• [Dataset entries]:
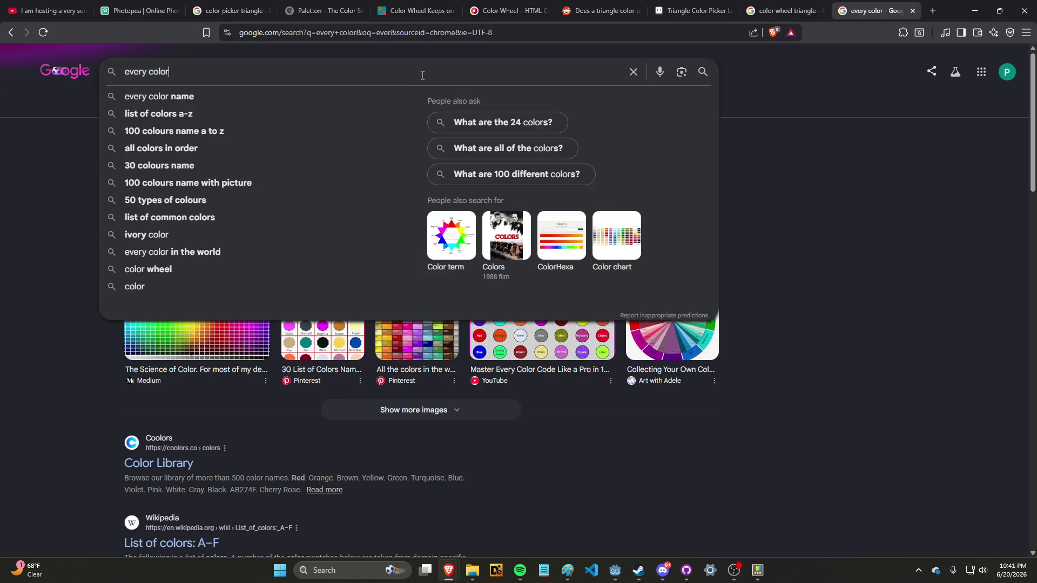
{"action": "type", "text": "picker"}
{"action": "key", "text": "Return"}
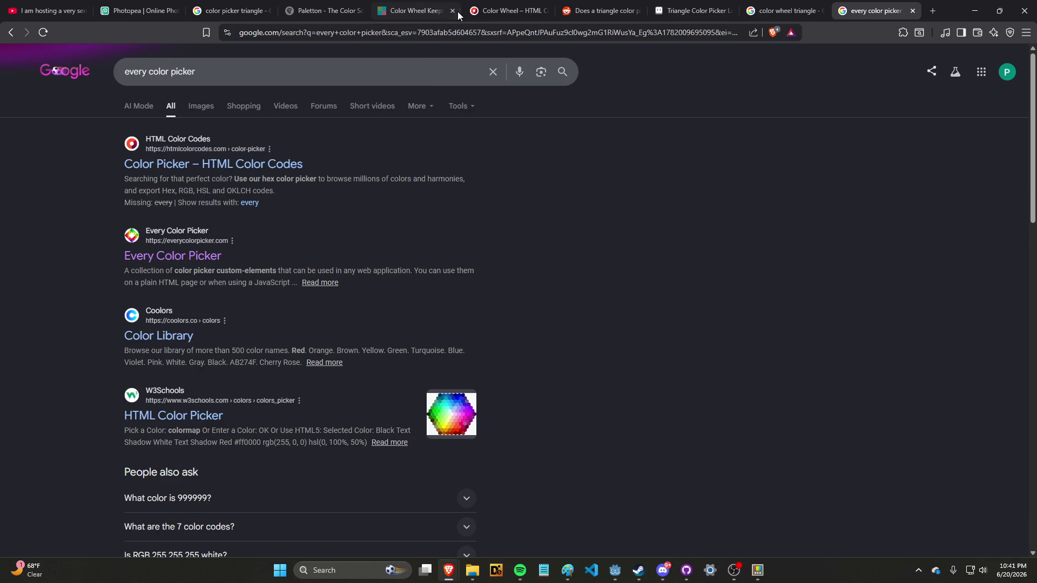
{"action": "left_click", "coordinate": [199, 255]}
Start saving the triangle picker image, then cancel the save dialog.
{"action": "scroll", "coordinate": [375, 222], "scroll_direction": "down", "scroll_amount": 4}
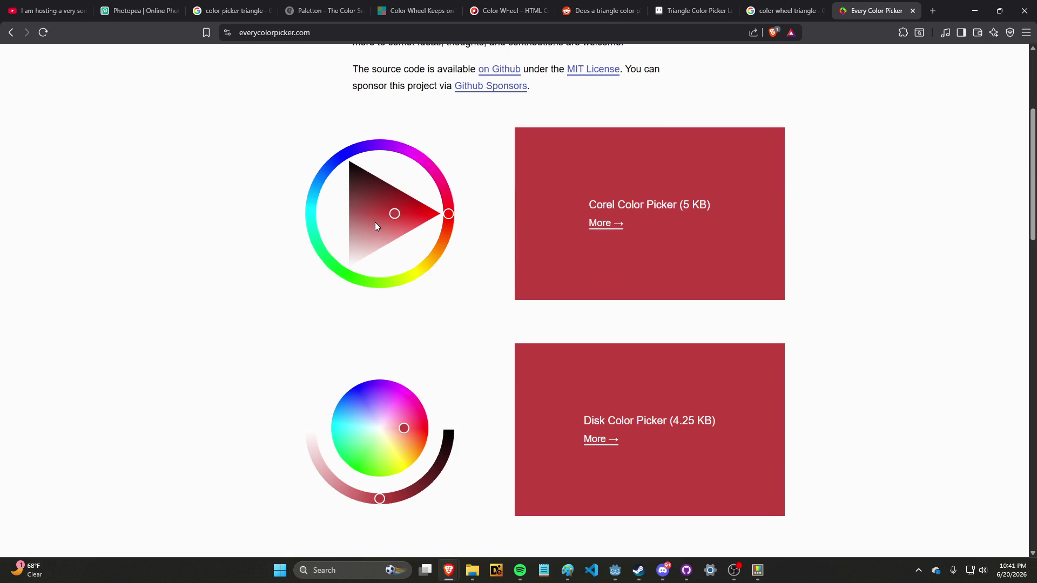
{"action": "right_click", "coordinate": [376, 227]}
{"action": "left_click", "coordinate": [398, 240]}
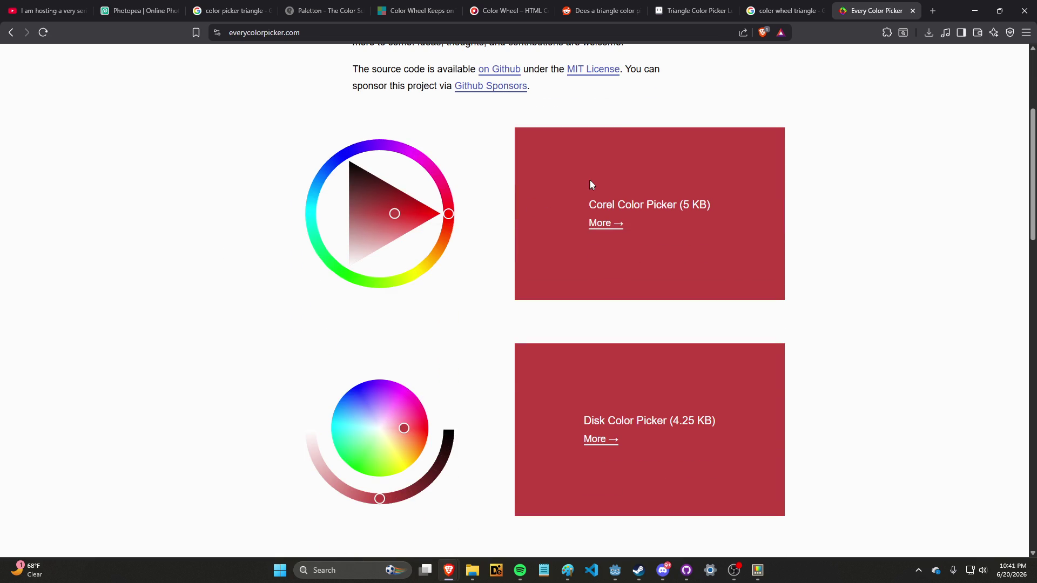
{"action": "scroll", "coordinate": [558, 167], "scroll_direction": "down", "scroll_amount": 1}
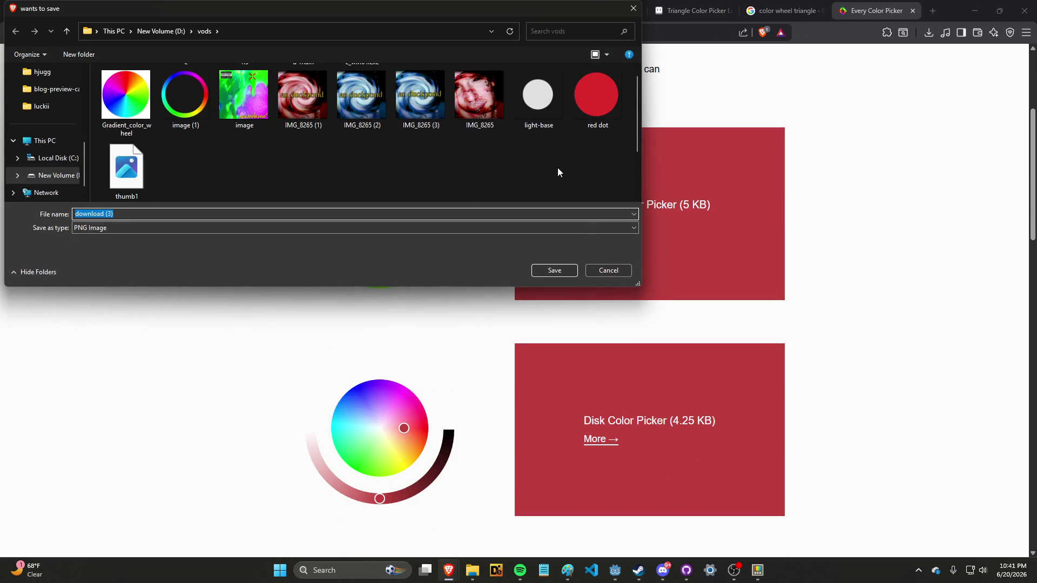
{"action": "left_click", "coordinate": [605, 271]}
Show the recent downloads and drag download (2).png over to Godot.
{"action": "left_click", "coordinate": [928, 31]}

• [TASK TO COMPLETE]:
Out of the records above, pull the lines that include the word "action".

• [EXERCISE OUTPUT]:
{"action": "type", "text": "picker"}
{"action": "key", "text": "Return"}
{"action": "left_click", "coordinate": [199, 255]}
{"action": "scroll", "coordinate": [375, 222], "scroll_direction": "down", "scroll_amount": 4}
{"action": "right_click", "coordinate": [376, 227]}
{"action": "left_click", "coordinate": [398, 240]}
{"action": "scroll", "coordinate": [558, 167], "scroll_direction": "down", "scroll_amount": 1}
{"action": "left_click", "coordinate": [605, 271]}
{"action": "left_click", "coordinate": [928, 31]}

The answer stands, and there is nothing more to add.